Soberanamente aburridos de la metafísica, los filósofos griegos posteriores a Aristóteles se marcharon por otros derroteros, en busca de la buena vida, en el mejor sentido; esto es: a averiguar cómo comportarse para que todo vaya bien y no haya problemas. Experimentaron con una moral de resistencia para tiempos difíciles, tomándose la vida de muy diversas maneras y no tomándose la cuestión ontológica de ninguna de las maneras, con lo que todos —ellos y nosotros que les estudiamos— salimos ganando palpablemente.
Los cínicos fueron, de lejos, los filósofos más cachondos. Antístenes (444-365) fundó un gimnasio en la plaza del Perro Ágil, de dónde surgió el nombre de ‘cínicos’ o ‘perrunos’ con que se conoció a sus seguidores. Inventó la «teología negativa», diciendo que a Dios no había por donde cogerlo, en el sentido de que no era en absoluto como las cosas que conocemos, por lo que no se le podía conocer ni definir.

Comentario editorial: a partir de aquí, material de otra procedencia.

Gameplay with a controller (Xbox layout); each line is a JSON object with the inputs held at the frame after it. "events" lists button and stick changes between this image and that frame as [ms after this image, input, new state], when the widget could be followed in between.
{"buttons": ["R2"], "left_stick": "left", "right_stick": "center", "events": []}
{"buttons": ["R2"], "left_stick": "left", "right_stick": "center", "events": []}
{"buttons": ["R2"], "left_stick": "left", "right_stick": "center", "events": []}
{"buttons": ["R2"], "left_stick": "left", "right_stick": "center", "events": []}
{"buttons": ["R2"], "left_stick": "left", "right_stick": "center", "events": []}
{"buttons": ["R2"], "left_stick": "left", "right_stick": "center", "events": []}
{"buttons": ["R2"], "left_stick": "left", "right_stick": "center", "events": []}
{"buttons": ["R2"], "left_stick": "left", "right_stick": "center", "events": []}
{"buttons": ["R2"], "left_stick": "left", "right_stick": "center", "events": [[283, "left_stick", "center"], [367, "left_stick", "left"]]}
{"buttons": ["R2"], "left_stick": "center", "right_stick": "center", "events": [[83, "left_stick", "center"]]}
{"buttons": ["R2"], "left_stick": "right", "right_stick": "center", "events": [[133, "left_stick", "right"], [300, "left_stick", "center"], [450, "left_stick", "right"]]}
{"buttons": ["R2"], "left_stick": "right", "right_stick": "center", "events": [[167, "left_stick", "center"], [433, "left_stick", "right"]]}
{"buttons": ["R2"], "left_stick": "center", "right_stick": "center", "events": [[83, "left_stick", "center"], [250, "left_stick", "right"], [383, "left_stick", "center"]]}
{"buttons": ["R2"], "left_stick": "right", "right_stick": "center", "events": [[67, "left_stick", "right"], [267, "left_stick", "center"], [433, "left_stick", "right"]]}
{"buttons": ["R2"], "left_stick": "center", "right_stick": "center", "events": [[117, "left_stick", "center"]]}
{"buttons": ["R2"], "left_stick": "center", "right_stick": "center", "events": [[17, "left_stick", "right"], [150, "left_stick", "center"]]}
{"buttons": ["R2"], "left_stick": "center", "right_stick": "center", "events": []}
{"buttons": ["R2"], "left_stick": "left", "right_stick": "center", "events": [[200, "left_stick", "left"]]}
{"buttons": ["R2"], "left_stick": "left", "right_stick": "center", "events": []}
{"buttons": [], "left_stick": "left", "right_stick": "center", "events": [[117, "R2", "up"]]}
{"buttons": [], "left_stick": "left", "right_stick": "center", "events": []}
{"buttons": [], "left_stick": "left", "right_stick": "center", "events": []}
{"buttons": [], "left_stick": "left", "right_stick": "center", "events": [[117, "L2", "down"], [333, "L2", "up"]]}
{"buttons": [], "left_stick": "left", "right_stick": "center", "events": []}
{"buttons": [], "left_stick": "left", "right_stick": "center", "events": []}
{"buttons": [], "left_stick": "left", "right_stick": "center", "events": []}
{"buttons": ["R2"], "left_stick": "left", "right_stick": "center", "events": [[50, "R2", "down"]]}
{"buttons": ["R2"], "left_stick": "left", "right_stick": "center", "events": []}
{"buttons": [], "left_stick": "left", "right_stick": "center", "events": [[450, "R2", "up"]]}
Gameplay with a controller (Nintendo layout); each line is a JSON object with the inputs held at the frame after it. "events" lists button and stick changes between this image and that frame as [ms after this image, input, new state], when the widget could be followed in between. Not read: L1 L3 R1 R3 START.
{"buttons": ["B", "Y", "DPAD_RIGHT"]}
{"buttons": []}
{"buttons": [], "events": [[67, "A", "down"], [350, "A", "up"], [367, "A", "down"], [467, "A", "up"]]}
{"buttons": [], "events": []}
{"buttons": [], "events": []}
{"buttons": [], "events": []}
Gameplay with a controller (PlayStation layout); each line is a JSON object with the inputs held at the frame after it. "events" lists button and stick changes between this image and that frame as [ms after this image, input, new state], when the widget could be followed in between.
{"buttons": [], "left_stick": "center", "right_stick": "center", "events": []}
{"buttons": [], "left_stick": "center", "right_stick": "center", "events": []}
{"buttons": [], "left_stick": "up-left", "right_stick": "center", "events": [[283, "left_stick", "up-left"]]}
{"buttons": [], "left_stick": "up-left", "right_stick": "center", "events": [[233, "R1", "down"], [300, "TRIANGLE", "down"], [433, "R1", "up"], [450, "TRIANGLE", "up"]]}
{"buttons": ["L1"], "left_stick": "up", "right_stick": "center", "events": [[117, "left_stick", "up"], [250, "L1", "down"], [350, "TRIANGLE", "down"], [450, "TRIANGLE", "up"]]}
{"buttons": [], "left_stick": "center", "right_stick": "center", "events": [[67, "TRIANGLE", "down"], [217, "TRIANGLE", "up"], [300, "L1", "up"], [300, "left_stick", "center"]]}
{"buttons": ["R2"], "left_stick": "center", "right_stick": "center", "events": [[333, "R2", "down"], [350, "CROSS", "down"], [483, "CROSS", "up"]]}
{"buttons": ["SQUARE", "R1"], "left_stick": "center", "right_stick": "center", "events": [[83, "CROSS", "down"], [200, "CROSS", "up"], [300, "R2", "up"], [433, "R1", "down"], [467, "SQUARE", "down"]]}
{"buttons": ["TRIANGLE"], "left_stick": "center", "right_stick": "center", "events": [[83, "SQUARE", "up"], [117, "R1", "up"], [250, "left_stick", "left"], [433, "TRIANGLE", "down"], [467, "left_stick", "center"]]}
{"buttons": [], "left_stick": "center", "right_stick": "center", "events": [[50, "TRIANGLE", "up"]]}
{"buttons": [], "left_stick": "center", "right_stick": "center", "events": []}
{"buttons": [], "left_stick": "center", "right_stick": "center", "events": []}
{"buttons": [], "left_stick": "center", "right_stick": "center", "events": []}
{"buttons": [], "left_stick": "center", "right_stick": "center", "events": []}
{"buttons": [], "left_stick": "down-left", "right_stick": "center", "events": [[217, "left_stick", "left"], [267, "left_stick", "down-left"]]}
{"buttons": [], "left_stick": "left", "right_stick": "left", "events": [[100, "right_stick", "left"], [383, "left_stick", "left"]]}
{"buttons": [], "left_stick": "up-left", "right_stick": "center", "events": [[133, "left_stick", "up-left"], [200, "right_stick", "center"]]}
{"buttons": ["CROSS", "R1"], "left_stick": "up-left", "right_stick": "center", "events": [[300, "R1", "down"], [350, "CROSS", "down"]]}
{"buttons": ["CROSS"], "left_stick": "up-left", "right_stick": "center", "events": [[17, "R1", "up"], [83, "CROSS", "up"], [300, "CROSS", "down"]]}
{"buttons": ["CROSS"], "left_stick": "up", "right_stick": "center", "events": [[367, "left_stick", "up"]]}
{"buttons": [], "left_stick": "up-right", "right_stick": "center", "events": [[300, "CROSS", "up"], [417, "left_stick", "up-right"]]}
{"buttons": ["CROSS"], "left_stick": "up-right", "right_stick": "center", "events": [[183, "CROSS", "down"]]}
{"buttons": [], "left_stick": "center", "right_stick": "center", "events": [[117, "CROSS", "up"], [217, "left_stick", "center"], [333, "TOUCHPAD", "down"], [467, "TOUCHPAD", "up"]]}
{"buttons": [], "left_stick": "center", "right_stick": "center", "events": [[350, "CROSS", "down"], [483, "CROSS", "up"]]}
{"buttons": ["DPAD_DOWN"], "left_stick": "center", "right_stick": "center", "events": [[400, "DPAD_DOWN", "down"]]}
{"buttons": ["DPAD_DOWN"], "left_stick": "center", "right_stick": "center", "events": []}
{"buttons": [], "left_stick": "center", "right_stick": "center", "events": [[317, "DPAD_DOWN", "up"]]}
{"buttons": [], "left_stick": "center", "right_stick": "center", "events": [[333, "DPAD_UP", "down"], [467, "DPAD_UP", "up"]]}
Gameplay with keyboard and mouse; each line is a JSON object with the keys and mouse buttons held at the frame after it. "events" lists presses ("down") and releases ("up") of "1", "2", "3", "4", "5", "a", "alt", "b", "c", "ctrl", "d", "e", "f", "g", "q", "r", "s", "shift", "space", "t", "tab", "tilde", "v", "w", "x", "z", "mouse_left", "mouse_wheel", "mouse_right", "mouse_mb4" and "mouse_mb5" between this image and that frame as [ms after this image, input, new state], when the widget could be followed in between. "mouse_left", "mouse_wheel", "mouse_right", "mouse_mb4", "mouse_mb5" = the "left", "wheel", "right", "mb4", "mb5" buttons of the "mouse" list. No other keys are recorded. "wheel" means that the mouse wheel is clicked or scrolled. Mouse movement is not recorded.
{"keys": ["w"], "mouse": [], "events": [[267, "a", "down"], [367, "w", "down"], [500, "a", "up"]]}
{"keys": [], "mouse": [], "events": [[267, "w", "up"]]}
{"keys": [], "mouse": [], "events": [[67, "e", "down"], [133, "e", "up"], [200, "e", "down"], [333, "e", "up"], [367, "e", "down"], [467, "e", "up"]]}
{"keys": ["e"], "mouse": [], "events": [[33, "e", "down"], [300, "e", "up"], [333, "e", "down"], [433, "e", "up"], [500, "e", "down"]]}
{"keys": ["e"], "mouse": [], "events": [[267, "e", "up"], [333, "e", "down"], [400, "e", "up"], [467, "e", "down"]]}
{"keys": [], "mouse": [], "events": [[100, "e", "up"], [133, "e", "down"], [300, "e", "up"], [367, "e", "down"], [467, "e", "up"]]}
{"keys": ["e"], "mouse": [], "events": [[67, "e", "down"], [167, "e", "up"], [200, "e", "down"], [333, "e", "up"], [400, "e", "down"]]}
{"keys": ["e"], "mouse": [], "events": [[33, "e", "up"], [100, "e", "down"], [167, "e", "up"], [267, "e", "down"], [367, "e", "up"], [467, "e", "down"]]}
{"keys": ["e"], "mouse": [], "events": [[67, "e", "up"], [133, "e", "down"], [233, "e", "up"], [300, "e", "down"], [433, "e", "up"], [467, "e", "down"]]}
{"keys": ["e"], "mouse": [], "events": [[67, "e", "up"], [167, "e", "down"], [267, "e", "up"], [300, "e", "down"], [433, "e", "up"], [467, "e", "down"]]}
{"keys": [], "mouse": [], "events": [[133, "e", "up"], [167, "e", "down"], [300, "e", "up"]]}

Este señor postuló el ascetismo y la falta de necesidades. Su argumento era que el hombre debía pasar desapercibido, consumir lo mínimo y no hacer nunca la declaración de Hacienda. Solo así podría obtener la felicidad o eudaimonía, que consiste principalmente en ser libre, vivir tranquilo y no tener ningún pariente, para que no te den la lata.
Uno de sus discípulos es el filósofo más divertido que conocemos: Diógenes de Sinope (413-323), un protoanarquista al que sus conciudadanos expulsaron de su ciudad por apestoso, aunque él no se lo tomo a mal. Cuenta un tocayo suyo —Diógenes Laercio— que cuando le dijeron al cínico: «Los sinopenses te condenaron al destierro», él contestó a sus interlocutores: «Y yo, a ellos, a quedarse». Esto se llama saber tomarse la vida con sabiduría.
Diógenes se hizo famoso por vivir en un tonel, sin apenas posesiones. Solo tenía una taza para beber agua. Un día vio a un niño beber de una fuente en el cuenco de su mano. De inmediato, rompió su taza y se dio de bofetadas, por haber sido tan imbécil hasta aquel momento.
Muchas otras anécdotas podríamos contar, pero es ya la hora de merendar y tenemos prisa por acabar esta sección. Diógenes dice que solo importa lo que sirve para vivir; todo lo demás —las riquezas, los honores, la fama— no le interesa lo más mínimo. La mejor sociedad es la constituida por uno mismo y por nadie más, y su doctrina se puede resumir en la renuncia a toda teoría y a un desdén completo por esas verdades eternas que no sirven absolutamente para nada.
Vienen a continuación (o un poco antes, porque lo de las fechas no lo tenemos muy claro) los cirenaicos, capitaneados, por así decirlo, por Arístipo de Cirene (435-350), para quien el bien supremo es el placer. Este hedonismo tiene muchas cortapisas, aunque no lo parezca a simple vista. Se trata de placeres moderados y un tanto burgueses, sin excesos. Además, hay que saber dominarlos y no vale dejar que los placeres te arrastren en su voluptuoso torbellino como una hoja caída. (¡Vaya una cursilada de frase que acabamos de escribir!). Se ha de permanecer imperturbable ante lo que nos sucede y hay que saber renunciar al placer si este se hace muy intenso. En resumidas cuentas: que estos señores nos parecen más puritanos que otra cosa, por mucho que hablen del goce y de darle gusto al cuerpo.